Anche per la Francia un lauto affare
Vucic ha un complesso sistema di relazioni con l’Occidente da bilanciare. Rilancia, spesso aggressivamente, nella retorica per porre le sue linee rosse verso Europa e Nato. Ma al contempo ammicca con forza alla comunità dei Paesi europei, chiedendo riconoscimento per le posizioni serbe. Non c’è dubbio che posto di fronte all’eventualità il governo di Belgrado abbraccerebbe con forza l’integrazione comunitaria, che consoliderebbe le relazioni con diversi dei primi partner nella top ten dell’interscambio di Belgrado: Germania, Ungheria, Romania, Italia e, appunto, Francia.

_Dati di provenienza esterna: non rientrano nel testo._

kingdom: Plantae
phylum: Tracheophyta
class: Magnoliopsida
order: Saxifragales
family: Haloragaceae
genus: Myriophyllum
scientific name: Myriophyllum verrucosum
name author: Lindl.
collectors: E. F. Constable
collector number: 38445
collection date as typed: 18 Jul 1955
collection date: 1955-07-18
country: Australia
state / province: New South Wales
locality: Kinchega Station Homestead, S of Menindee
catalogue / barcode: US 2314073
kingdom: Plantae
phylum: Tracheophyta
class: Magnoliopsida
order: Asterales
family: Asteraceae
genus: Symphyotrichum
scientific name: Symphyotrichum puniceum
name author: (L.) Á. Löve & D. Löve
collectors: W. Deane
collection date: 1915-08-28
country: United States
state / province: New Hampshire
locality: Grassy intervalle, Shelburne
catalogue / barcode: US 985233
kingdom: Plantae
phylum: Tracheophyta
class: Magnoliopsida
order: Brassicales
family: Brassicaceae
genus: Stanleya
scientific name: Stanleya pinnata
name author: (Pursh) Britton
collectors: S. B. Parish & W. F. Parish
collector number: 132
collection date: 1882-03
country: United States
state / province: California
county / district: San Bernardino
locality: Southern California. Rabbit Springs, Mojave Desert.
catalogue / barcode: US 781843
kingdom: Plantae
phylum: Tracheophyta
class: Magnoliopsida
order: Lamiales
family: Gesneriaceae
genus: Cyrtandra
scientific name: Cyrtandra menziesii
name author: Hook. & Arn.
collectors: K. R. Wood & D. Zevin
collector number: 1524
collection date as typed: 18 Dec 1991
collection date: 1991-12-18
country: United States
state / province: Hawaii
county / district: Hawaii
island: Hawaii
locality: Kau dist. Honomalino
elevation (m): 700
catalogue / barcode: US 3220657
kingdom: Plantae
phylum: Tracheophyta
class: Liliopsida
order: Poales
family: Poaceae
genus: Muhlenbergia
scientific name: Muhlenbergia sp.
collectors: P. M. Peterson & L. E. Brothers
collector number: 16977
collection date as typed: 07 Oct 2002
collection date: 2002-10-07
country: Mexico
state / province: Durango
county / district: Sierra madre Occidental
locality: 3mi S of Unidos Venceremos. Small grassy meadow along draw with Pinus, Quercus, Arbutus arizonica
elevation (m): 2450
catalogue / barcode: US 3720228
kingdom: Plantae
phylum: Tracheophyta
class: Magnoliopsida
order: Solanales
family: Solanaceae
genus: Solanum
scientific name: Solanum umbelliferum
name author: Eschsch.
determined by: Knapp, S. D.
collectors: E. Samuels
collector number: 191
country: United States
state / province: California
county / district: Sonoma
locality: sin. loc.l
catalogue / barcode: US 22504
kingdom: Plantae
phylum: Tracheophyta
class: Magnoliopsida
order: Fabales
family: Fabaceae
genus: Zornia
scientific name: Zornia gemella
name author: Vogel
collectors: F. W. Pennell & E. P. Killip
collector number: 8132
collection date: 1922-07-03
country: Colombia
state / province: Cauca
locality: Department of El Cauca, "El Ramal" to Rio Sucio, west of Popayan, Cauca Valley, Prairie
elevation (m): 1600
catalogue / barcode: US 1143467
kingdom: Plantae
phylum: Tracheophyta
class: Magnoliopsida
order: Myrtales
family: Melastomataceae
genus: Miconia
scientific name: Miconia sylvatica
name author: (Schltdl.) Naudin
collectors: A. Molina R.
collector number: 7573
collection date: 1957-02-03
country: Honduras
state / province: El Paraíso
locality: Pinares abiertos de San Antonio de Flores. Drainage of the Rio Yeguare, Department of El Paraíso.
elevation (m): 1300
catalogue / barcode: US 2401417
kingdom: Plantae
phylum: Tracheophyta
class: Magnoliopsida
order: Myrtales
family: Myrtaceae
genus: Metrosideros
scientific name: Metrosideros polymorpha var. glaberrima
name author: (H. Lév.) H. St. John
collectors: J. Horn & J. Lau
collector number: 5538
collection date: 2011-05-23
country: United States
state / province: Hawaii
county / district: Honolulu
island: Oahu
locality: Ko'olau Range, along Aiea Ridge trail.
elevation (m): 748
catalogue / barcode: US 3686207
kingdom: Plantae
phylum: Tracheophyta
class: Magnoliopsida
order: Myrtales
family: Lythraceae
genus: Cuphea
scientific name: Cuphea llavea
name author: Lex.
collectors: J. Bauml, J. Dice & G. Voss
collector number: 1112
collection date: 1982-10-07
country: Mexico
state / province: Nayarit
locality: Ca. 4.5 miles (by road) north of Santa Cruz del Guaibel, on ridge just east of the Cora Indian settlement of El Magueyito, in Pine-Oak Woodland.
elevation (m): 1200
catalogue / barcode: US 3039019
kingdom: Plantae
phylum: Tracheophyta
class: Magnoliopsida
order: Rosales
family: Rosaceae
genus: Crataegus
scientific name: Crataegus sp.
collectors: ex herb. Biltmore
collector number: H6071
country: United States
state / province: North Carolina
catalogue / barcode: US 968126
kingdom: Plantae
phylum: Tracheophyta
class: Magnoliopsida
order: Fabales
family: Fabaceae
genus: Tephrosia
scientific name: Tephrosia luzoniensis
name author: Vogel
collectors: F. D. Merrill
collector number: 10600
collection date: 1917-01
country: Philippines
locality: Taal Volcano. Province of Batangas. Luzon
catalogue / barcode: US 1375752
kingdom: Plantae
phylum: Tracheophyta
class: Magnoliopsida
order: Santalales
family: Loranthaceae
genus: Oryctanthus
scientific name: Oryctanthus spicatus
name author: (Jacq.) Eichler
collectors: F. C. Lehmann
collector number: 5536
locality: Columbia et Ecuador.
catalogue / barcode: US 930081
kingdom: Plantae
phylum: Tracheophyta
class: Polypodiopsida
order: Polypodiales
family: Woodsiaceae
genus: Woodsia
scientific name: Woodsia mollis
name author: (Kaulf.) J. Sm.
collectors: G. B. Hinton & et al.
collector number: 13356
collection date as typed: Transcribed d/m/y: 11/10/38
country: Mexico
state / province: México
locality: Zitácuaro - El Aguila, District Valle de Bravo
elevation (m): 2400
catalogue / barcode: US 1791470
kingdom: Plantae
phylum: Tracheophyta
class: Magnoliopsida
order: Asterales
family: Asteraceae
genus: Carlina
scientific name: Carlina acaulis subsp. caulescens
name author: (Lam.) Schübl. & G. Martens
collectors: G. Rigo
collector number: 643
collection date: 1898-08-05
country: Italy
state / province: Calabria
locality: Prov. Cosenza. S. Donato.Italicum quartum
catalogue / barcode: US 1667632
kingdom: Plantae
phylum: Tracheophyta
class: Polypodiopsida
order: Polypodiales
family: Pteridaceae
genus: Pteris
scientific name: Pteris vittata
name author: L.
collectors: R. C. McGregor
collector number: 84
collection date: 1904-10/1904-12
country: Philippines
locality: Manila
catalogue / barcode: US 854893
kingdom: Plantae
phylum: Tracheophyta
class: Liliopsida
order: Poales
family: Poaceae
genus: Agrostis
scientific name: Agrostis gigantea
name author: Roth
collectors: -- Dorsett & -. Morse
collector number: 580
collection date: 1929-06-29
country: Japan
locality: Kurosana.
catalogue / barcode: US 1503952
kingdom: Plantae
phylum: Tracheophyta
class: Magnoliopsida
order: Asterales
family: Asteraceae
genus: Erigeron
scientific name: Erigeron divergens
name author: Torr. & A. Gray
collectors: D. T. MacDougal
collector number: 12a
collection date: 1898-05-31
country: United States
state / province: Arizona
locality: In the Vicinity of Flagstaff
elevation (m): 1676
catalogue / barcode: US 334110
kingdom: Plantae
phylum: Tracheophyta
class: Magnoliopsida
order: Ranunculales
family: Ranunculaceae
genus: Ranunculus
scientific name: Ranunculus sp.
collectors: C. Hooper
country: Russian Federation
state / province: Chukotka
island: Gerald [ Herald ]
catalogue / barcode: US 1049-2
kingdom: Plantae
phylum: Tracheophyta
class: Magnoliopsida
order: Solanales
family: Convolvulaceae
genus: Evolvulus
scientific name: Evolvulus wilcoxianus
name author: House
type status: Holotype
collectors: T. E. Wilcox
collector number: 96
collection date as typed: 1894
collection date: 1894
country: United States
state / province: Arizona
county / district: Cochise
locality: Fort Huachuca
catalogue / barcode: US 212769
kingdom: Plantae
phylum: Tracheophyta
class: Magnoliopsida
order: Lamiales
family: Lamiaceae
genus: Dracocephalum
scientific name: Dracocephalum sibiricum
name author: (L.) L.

Parigi, al contempo, può sorridere: Macron vara un’economia “di guerra” in cui la componente di rilancio industriale
sembra prevalere sullo scenario meramente militare. Una manovra volta a
consolidare Pil e produzione, rilanciando un’economia anemica, grazie
anche al volano dell’export. Il Rafale si conferma un ottimo prodotto da
esportazione e, nota il Ft, “il suo produttore Dassault Aviation deve
affrontare la sfida di produrre l’aereo a un ritmo più rapido dato il
suo arretrato esistente: l’anno scorso ha consegnato solo 13 jet dalla
sua fabbrica vicino a Bordeaux, meno dei 15 previsti. L’obiettivo è di
farne 20 quest’anno, per poi arrivare a 36 all’anno”. Il grande business
della Difesa è in pieno sdoganamento. E con buona pace delle possibili
ambiguità geopolitiche della Serbia, anche per la Francia paecunia non olet.